Brief 1
From the Idaho County mining districts text, echo the passage between "Table of Contents" and "over 15 years.", inclusive.
Brief 2
In the Idaho County mining districts text, what is the reported average value of the principal ore shoot at the War Eagle mine?

Document passage
-=-=-
Idaho County Idaho Mining Districts

Publication Info:
Mining Districts of Idaho
This document contains Idaho mining district descriptions from the 1941 publication The Metal and Coal Mining Districts of Idaho by the Idaho Bureau of Mining and Geology

Table of Contents

See also Idaho County Idaho Gold Production

Buffalo Hump District

Commodities: gold, silver, copper

Most of the lode mines in this district, which was formerly called the Robbins, are in the vicinity of Buffalo Hump. The roads built here in the late nineties are now passable only to pack-animals, but the distances to highways are rarely more than a few miles. The lode mines around Buffalo Hump appear to have produced about $700,000, comparatively little having been done for over 15 years.

The area is underlain mainly by granitic, gneissic, and schistose rocks. Most of the lodes in the Buffalo Hump district are in a vein system occupying a zone 5 miles long with a maximum width of 1-3/4 miles, and containing over 20 veins. This zone occupied the crest of what appears to be a large anticline trending somewhat west of north. Most of the veins trend northeast, apparently without any such relation to regional stretching as exists in the Elk City district although otherwise the veins are similar.

A number of veins outside of the Buffalo Hump vein system have been mined in the Robbins district. One of the most extensively developed of these is in the War Eagle mine in the southern part of the district, Lenses of vein quartz, in part accentuated by post-mineral faulting, are enclosed in a hybrid granodiorite containing admixed sedimentary material. The usual simple sulphides, native gold, and possibly a telluride are present, Gold, silver, and copper are recovered. The principal ore shoot is reported to average $30 a ton.

Bungalow District

Commodity: gold

This is a placer district from which considerable production is reported. There has been hydraulic work in recent years. The district has not been described in print.
-=-=-
Entries shown
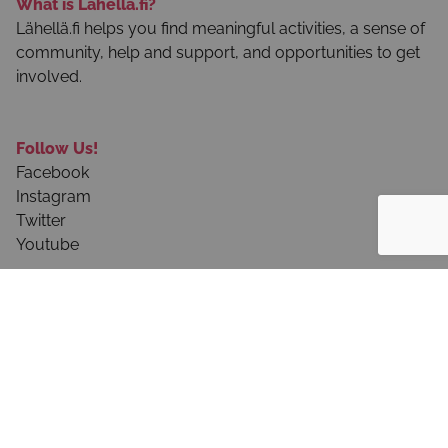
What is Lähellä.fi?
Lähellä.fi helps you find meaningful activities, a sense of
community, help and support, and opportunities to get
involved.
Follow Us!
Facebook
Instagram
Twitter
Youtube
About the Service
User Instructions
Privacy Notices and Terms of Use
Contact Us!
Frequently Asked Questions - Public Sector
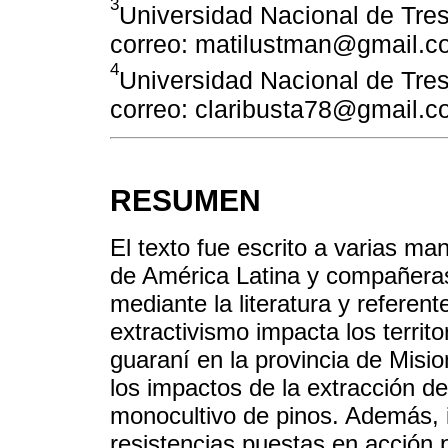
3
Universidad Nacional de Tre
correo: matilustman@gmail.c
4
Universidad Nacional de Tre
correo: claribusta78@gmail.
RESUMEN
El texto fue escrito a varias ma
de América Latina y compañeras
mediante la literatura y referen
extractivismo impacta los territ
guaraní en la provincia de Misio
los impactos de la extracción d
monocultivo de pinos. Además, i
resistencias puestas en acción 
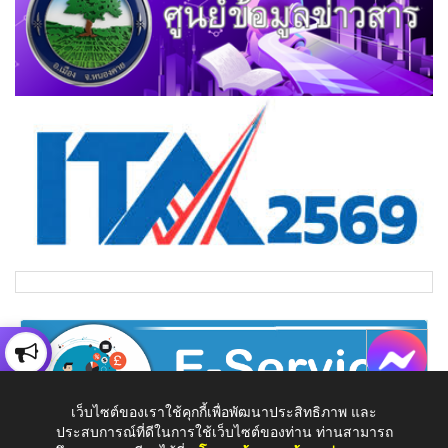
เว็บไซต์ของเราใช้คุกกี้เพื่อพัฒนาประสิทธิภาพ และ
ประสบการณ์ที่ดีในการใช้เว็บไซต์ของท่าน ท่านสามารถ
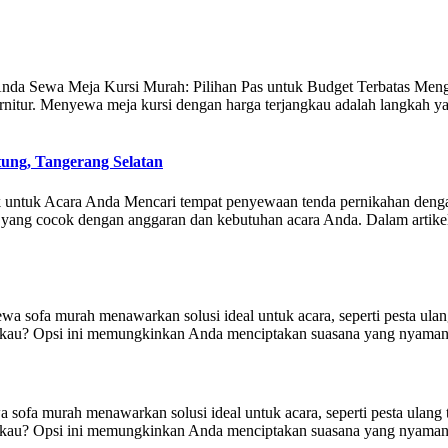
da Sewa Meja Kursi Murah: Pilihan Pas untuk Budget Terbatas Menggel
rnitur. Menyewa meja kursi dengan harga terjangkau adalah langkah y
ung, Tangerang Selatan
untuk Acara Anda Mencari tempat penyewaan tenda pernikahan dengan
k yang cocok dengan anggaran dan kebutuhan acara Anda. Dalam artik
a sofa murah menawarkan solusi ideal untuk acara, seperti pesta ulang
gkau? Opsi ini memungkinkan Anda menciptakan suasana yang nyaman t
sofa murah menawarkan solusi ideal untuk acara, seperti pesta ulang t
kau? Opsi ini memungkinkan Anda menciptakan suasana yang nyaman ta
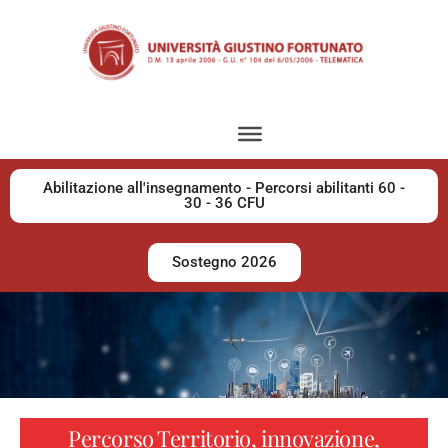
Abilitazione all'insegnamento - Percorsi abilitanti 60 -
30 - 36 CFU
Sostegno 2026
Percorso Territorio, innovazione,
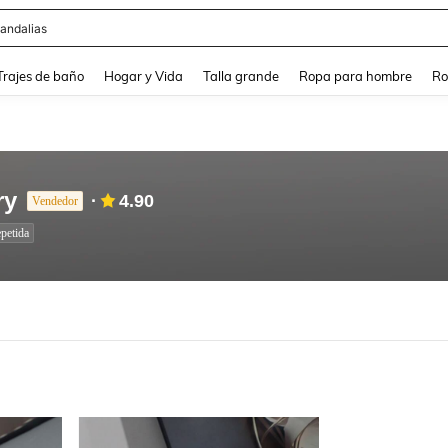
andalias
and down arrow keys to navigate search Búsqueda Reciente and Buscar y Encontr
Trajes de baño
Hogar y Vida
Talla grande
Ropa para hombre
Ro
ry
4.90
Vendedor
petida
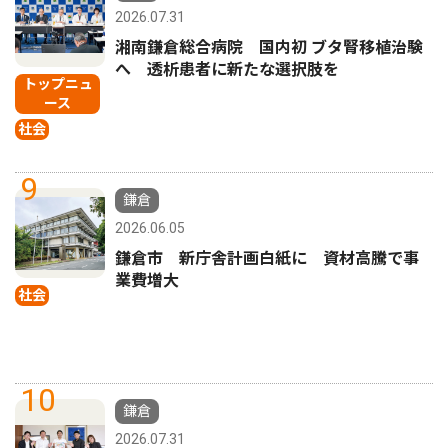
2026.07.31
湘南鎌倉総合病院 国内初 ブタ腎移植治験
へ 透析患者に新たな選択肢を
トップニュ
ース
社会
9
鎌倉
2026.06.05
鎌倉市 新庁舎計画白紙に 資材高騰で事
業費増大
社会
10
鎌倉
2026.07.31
-=-=-
Exercise result 1
Table of Contents

See also Idaho County Idaho Gold Production

Buffalo Hump District

Commodities: gold, silver, copper

Most of the lode mines in this district, which was formerly called the Robbins, are in the vicinity of Buffalo Hump. The roads built here in the late nineties are now passable only to pack-animals, but the distances to highways are rarely more than a few miles. The lode mines around Buffalo Hump appear to have produced about $700,000, comparatively little having been done for over 15 years.

Exercise result 2
$30 a ton.